Ворваться в классную комнату первым – вот была задача броска наверх. Отталкивая несущегося рядом Тольку Гаракулова, Женьку Радевича, Сашу Мальцева, отбиваясь от цапающих тебя на ходу рук, успеть к темной коричневой двери раньше всех, схватиться за железную ручку, рвануть на себя – и, ввалившись в голую, пахнущую ночью и пустотой темноту, метнуться к короткой стенке за дверью, щелкнуть собачкой выключателя.
Иногда это удавалось тебе, иногда другим. Тому же Тольке Гаракулову, или его другу Жеке Радевичу, или Сасе-Масе, как звали твоего друга Сашу Мальцева. Толька Гаракулов, стремясь к победе, мог не просто придержать рукой, а и подставить подножку, Жека Радевич – выдернуть из руки портфель. Когда побеждал Саса-Маса – это было досадно, но не обидно, когда первым удавалось прийти Гаракулову или Радевичу, в груди сжимало от обиды поражения.

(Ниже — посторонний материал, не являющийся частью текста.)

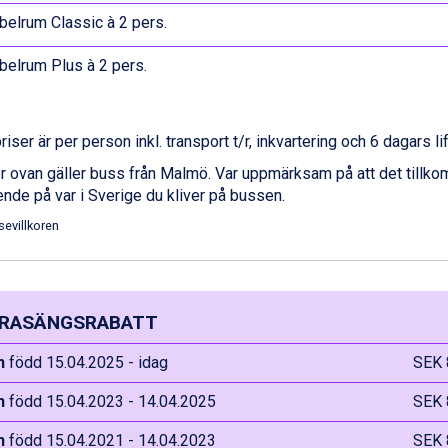
elrum Classic à 2 pers.
elrum Plus à 2 pers.
priser är per person inkl. transport t/r, inkvartering och 6 dagars li
r ovan gäller buss från Malmö. Var uppmärksam på att det tillk
nde på var i Sverige du kliver på bussen.
sevillkoren
RASÄNGSRABATT
n
född 15.04.2025 - idag
SEK 
n
född 15.04.2023 - 14.04.2025
SEK 
n
född 15.04.2021 - 14.04.2023
SEK 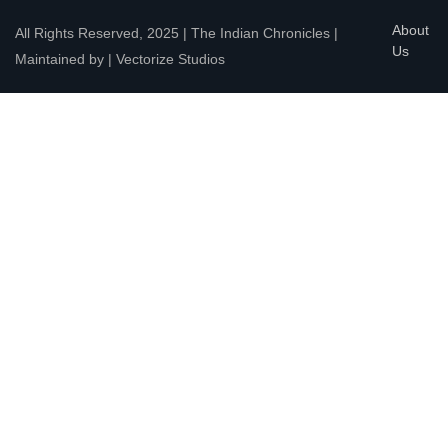
About
All Rights Reserved, 2025 | The Indian Chronicles |
Us
Maintained by | Vectorize Studios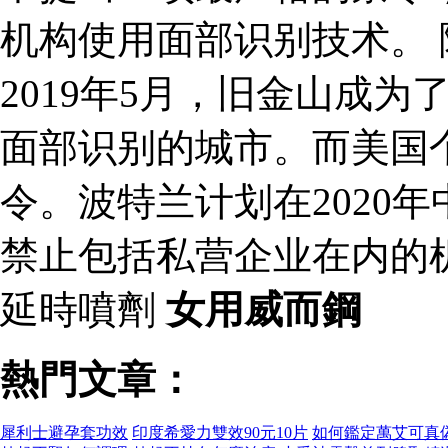
机构使用面部识别技术。
2019年5月，旧金山成
面部识别的城市。而美国
令。波特兰计划在2020
禁止包括私营企业在内的
延時噴劑
女用威而鋼
熱門文章：
犀利士避孕套功效
印度希愛力雙效90元10片
如何鑑定萬艾可真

– Слабак, да? – говорил Радевичу переполненный чувством превосходства Гаракулов, указывая на тебя. – Как навернулся – чуть нос себе не расквасил.
– В следующий раз расквасит! – подтявкивающе отзывался Радевич. – В следующий раз расквасишь, – уже напрямую обращался он к тебе.
– Сам расквасишь, – мгновенно отвечалось у тебя.
– Ты что, угрожать, гад? – вопрошал Гаракулов.
Драка вспыхивала – будто к горке черного пороха поднесли спичку.
Радевича удавалось швырнуть на пол мгновенно, но в драку тут же вступал Гаракулов. Если Саса-Маса оказывался рядом, он разнимал, а если нет – то дрались до полной потери сил, заворачивали друг другу за спину руки, зажимали голову локтевым сгибом, ставили подножки, валились на пол и катались по нему, пытаясь подмять под себя противника.
Гаракулов с Радевичем были олицетворением контрреволюции, темных сил, через них проявляло себя зло, отсталость сознания, низость желаний, одержать победу в схватке с ними было делом чести и ответственности перед целью, которой собирался посвятить жизнь.
– По арифметике сто сорок пятая задачка получилась? – спрашивал между тем Саса-Маса.